We Never Learn – Harem endings are for cowards

I’ve made this confession once before, but I’ll go ahead and make it again; towards the end of last year while writing my top ten anime of the year list. Ever since the first season of Kaguya Sama: Love is War ended and I needed to know what was going to happen; I fell into a deep manga hole. One I’d say I am comfortably circling the rim of these days.

It’s strange though, despite my childlike attraction to all of these action shows when watching anime, when it comes to Manga, I’m almost exclusively drawn to comedy, romance and whatever you call that weird combination of the two.

As I pour through so many of these manga, I inevitably find that a ton of these Comedic Romances also happen to be harem stories. Ones in which a (milquetoast) protagonist finds himself having to chose between a number of girls who have all fallen in love with him by the time the story finally reaches its conclusion. Something I had fun about poking holes in last year when I was just still getting familiar with the genre.

We Never Learn - Harem endings are for cowards
There was a 2 season anime adaptation that rushes to a conclusion pretty similar to the one we got in the manga proper some time later.

Having read a bunch more of these stories since then, and seen many of my favourites reach a conclusion in that time, I have found a new source of frustration with the genre: Where a Mangaka can’t just pick an ending and stick with it.

Part and parcel of writing a Romantic Harem Comedy is dividing your readership into factions, and then pissing 25% or more of them off when you pick a final girl and end the story. People are going to be mad their favourite didn’t get picked, but that’s the risk of the game son. You can’t please everyone.

Except some madhead’s go and break the rules and try to do it anyway.

We Never Learn - Harem endings are for cowards
What happened to this guy, he went softer faster than a stick of butter left out in the sun.

The thing that really got me started on this was the conclusion of Bokutachi wa Benkyou ga Dekinai! Called We Never Learn in English. This series was just about the most generic harem series I think I’d ever read, doing everything by the numbers and not especially going out of any comfort zones throughout its 150 chapters. I still liked it though, the major thing it did have going for it being that it’s the only Harem I’ve read in which I actually liked all of the love interests.

I wouldn’t have minded Yuiga ending up with any of them, as I liked all of the girls for different reasons, and Taishi Tsutsui’s simplistic, cute art-style went a long way in helping that. So when our hero did pick the most obvious girl he could of, I was like “yeah, that seems about right.” I mean, the writer didn’t break the mould in any regard during the story, why would he start with the ending?

Except, while the story ended… the manga didn’t. Before I knew what was happening there were eight more chapters retelling the ending, except this time Yuiga ended up with a different one of the girls… and it kind of bothered me.

We Never Learn - Harem endings are for cowards

Maybe I’m being irrational.
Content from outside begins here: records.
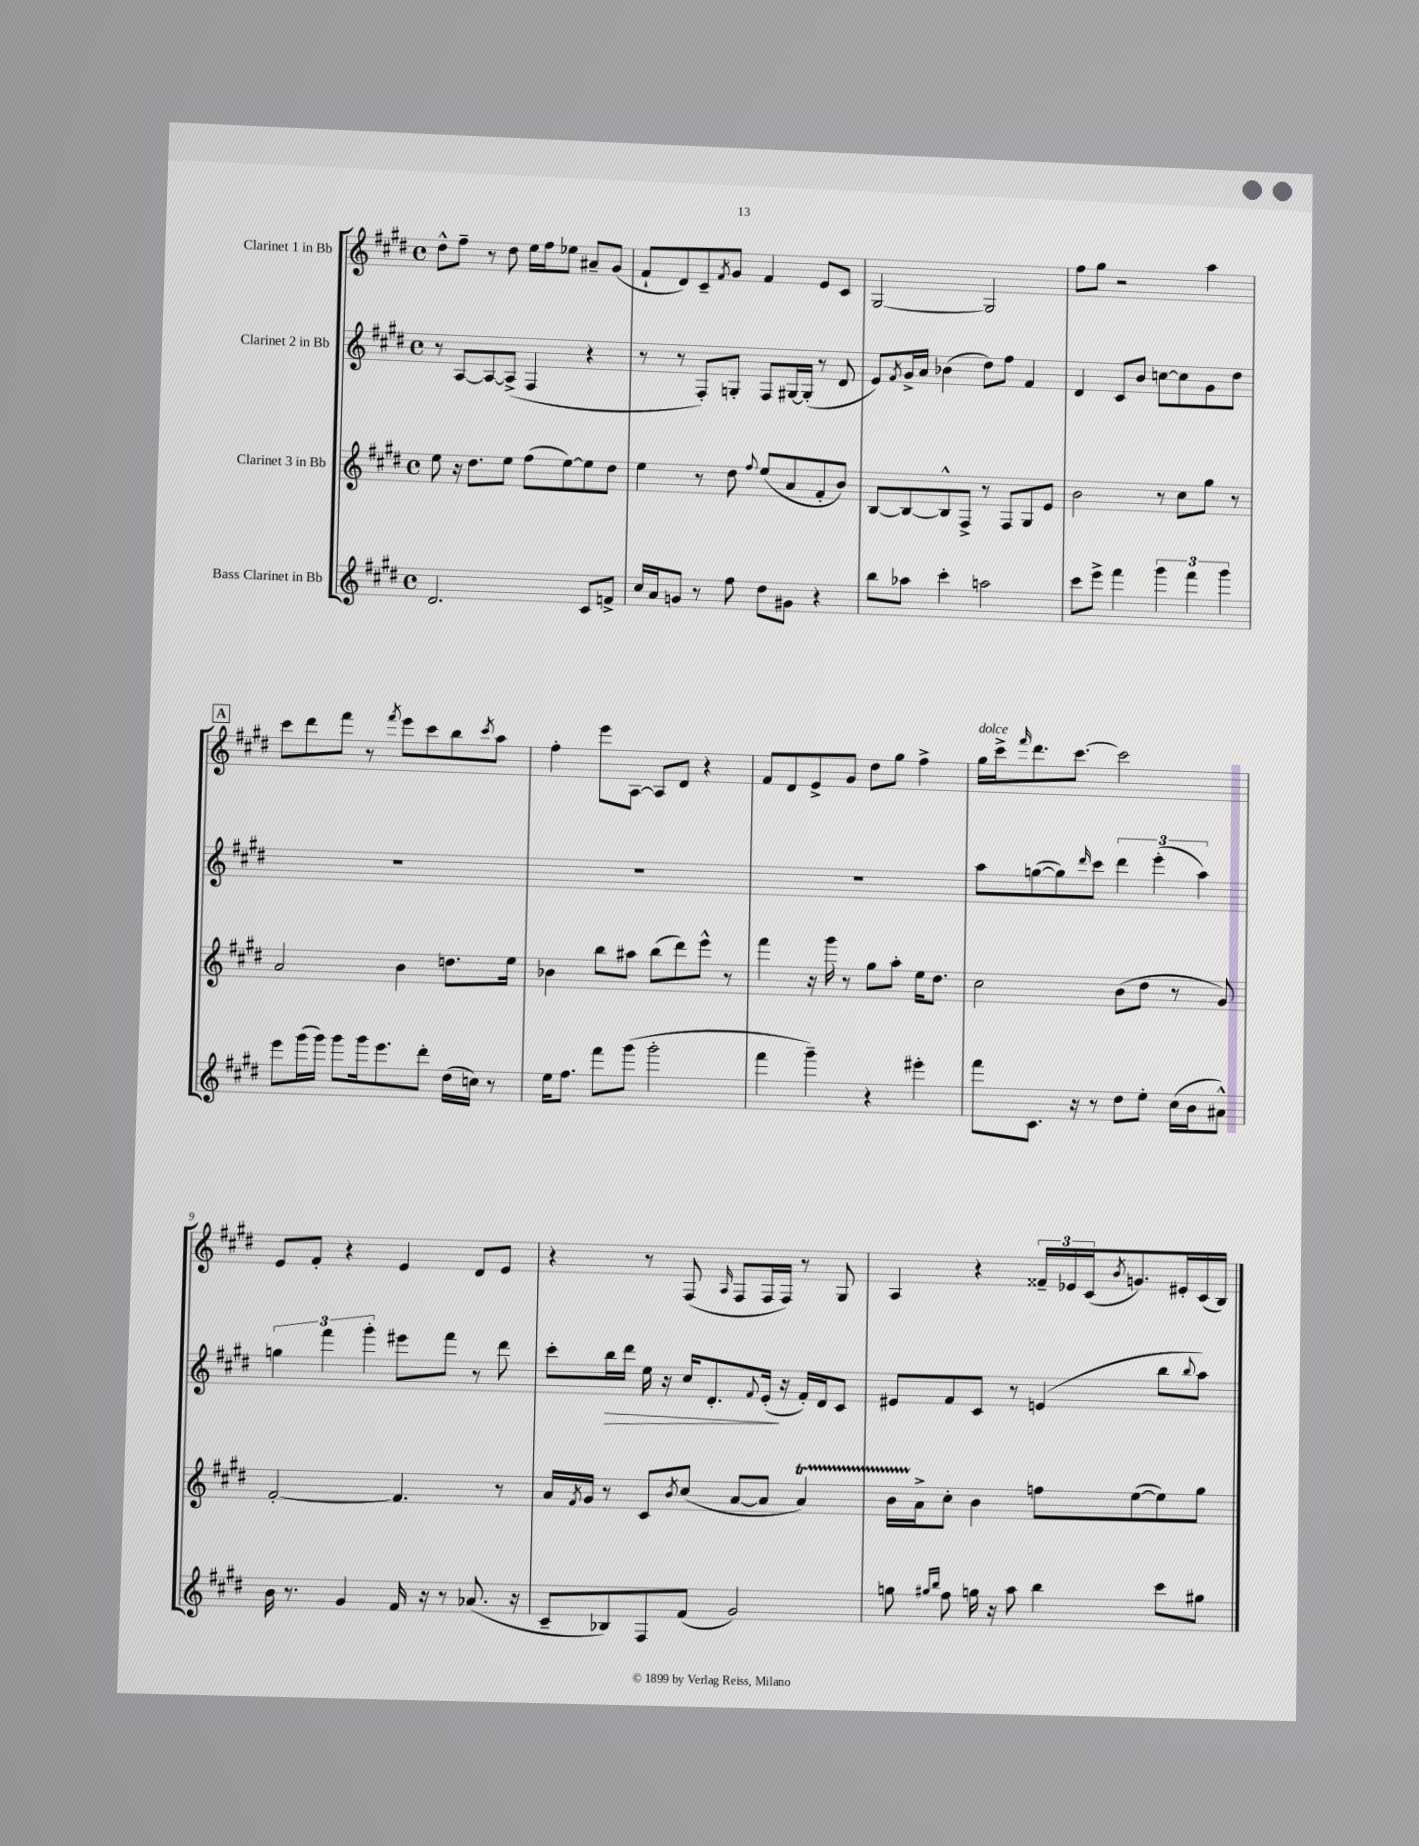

**kern	**kern	**kern	**kern
*staff4	*staff3	*staff2	*staff1
*clefG2	*clefG2	*clefG2	*clefG2
*k[f#c#g#d#]	*k[f#c#g#d#]	*k[f#c#g#d#]	*k[f#c#g#d#]
*M4/4	*M4/4	*M4/4	*M4/4
*met(c)	*met(c)	*met(c)	*met(c)
2.d#/	8ee\	8r	8dd#^^\L
.	16r	[8A/L	8ff#~\J
.	8.dd#\L	.	.
.	.	8A/_	8r
.	8ee\J	(8A^/]J	8dd#\
.	(8ff#\L	4F#/	16ee\LL
.	.	.	16ff#\J
.	[8ee\)	.	8ee-\J
8c#/L	8ee\]	4r	8a#~/L
8f^/J	8dd#\J	.	(8g#/J
=	=	=	=
16cc#/LL	4ee\	8r	8f#`/L
16a/J	.	.	.
8g/J	.	8r	8d#/)
8r	8r	8F#'/L)	8c#~/
.	.	.	8qf#/
8ff#\	8dd#\	8G'/J	8g#/J
.	8qqff#/	.	.
8dd#\L	(8ee/L	8F#/L	4f#/
8g#\J	8a/	[16G#/L	.
.	.	(16G#'/]JJ	.
4r	8f#'/	8r	8e/L
.	8b/J)	8d#/	8c#/J
=	=	=	=
8bb\L	[8B/L	8e/L)	[2G#/
.	.	8qf#/	.
8aa-\J	8B/_	16g#^/L	.
.	.	16a/JJ	.
4ccc#'\	8B^^/]	(4b-\	.
.	8F#^/J	.	.
2aa\	8r	8dd#\L)	2G#/]
.	8F#/L	8ff#\J	.
.	8G#/	4f#/	.
.	8e/J	.	.
=	=	=	=
8ccc#\L	2b\	4d#/	8ff#\L
8eee^\J	.	.	8gg#\J
4fff#\	.	8c#/L	2r
.	.	8b/J	.
6ggg#\	8r	[8cc\L	.
.	8cc#\L	8cc\]	.
6fff#\	.	.	.
.	8gg#\J	8g#\	4aa\
6ggg#\	.	.	.
.	8r	8dd#\J	.
=	=	=	=
8eee\L	2a/	1r	8ccc#\L
(16ggg#\L	.	.	8ddd#\
16ggg#\JJ)	.	.	.
8ggg#\L	.	.	8fff#\J
16ggg#\k	.	.	8r
8.eee\	.	.	.
.	.	.	8qfff#/
.	4b\	.	8eee\L
8ddd#'\J	.	.	8ccc#\
(16dd#\LL	8.dd\L	.	8bb\
16cc\JJ)	.	.	.
.	.	.	8qccc#/
8r	.	.	8aa\J
.	16ee\Jk	.	.
=	=	=	=
16ee\LK	4b-\	1r	4ff#'\
8.ff#\J	.	.	.
8fff#\L	8bb\L	.	8eee\L
(8ggg#\J	8aa#\J	.	[8A\J
2ggg#'\	(8bb\L	.	8A/]L
.	8ddd#\)	.	8d#/J
.	8eee^^\J	.	4r
.	8r	.	.
=	=	=	=
4fff#\	4fff#\	1r	8f#/L
.	.	.	8d#/
4ggg#~\)	16r	.	8e^/
.	16ggg#\	.	.
.	8r	.	8g#/J
4r	8gg#\L	.	8dd#\L
.	8aa'\J	.	8gg#\J
4eee#'\	16ee\LK	.	4ff#^\
.	8.dd#\J	.	.
=	=	=	=
8fff#\L	2cc#\	8aa\L	16gg#\LL
.	.	.	16ccc#^\J
.	.	.	16qqfff#/
8.c#\J	.	([8gg\	8.ddd#\
.	.	8gg\])	.
16r	.	.	[8.ccc#\J
.	.	16qqddd#/	.
8r	.	8ccc#\J	.
8dd#\L	(8b\L	6ddd#\	2ccc#\]
8ee'\J	8dd#\J	.	.
.	.	(6eee'\	.
(16cc#\LL	8r	.	.
16b\J	.	.	.
.	.	6aa\)	.
8a#^^\J)	8g#/)	.	.
=	=	=	=
16b\	[2f#'/	6gg\	8e/L
8.r	.	.	.
.	.	.	8f#'/J
.	.	6fff#\	.
4g#/	.	.	4r
.	.	6ggg#'\	.
16f#/	4.f#/]	8eee#\L	4e/
16r	.	.	.
8r	.	8fff#\J	.
(8.a-/	.	8r	8d#/L
.	8r	8ddd#\	8e/J
16r	.	.	.
=	=	=	=
8c#~/L	16a/LL	8ccc#'\L	4r
.	8qf#/	.	.
.	16g#/JJ	.	.
8B-/)	8r	16bb\L	.
.	.	16ddd#\JJ	.
8F#/	8c#/L	16ee\	8r
.	.	16r	.
.	8qb/	.	.
(8f#/J	(8cc#/J	16cc#/LK	(8F#/
.	.	8.d#'/	.
.	.	.	16qqA/
2g#/)	[8a/L	.	8F#/L
.	.	8qqf#/	.
.	8a/]J	(16e'/Jk	16F#/L
.	.	16r	16F#/JJ)
.	4a/)	16f#'/LL)	8r
.	.	16d#/J	.
.	.	8c#/J	8G#/
=	=	=	=
8gg\	16b\LL	8e#/L	4A/
.	16a^\J	.	.
16qqgg#/LL	.	.	.
16qqbb/JJ	.	.	.
8ff#\	8cc#'\J	8f#/	.
16gg\	4b\	8c#/J	4r
16r	.	.	.
8aa\	.	8r	.
4bb\	8ff\L	(4e/	24f##~/LL
.	.	.	24e-/
.	.	.	(24c#/J
.	.	.	8qb/
.	([8ee\	.	8.g/)
8ccc#\L	8ee\])	8bb\L	.
.	.	.	16e#'/L
.	.	8qqbb/	.
8gg#\J	8gg#\J	8aa\J)	(16c#/
.	.	.	16B/JJ)
==	==	==	==
*-	*-	*-	*-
But part and parcel of telling this kind of story is having your cake and then pointedly not eating it too. You pick a girl and risk the wrath of the angry otaku who rage that their Tsundere or the reserved/shy girl that must be protec didn’t get the happy ending. Telling a parallel reality story for each girl kind of feels like a cop out to me.

Sure, the Mangaka says that the Uruka is the “canon” ending to the story, but at this point, when the story is already over, “canon” is kind of a meaningless word. It seems weird that people are getting excited to see their favourite girl’s “route”, even though it could be the final one presented, by which point I kind of feel like Yuiga is kind of a creep for being with all of these girls one after another.

Kind of makes him seem like a flake in that he falls for whichever girl happens to be there at the time. I know, parallel realities and all that, but seeing these stories back to back to back, I can’t help but feel that way. But I’m a weirdo whose obsessed with integrity of story and following through with an ending you had planned from the very beginning.

We Never Learn - Harem endings are for cowards

And maybe that’s one of my other problems with these types of stories, I get the impression that a lot of the time the writer themselves don’t even know which girl they’re going to pick by the end, and find themselves swayed by the popular discourse and end up shying away from something they had originally had planned. Again, I don’t know if that’s every actually the case, I just get that impression.

At the end of the day, I kind of feel like this is some weird personal bugbear I have to deal with. I feel the same way about a lot of video games and people who save-scum narrative games akin to Telltale’s old stuff and Life is Strange. I always like to think I’d consume a story that’s just fully formed and ready to go from its inception. Which I know for a fact is not the case with Manga and how they release.

We Never Learn - Harem endings are for cowards
Also, Ogata’s route had ghosts for some reason.

In the end, It’s the price I need to pay for filling my cute quota and staving off the depression for another day. Because, as much as I am complaining, I felt the “Ogata route” was a better ending for me than the original one. So it’s a case of swings and round-abouts in the end; I complain about storytelling integrity, but enjoy the additional stories anyway. Although, if I had to pick between the two I’d still prefer one, solid, conclusive ending as opposed to a “please everyone, dancing in the flowers” approach.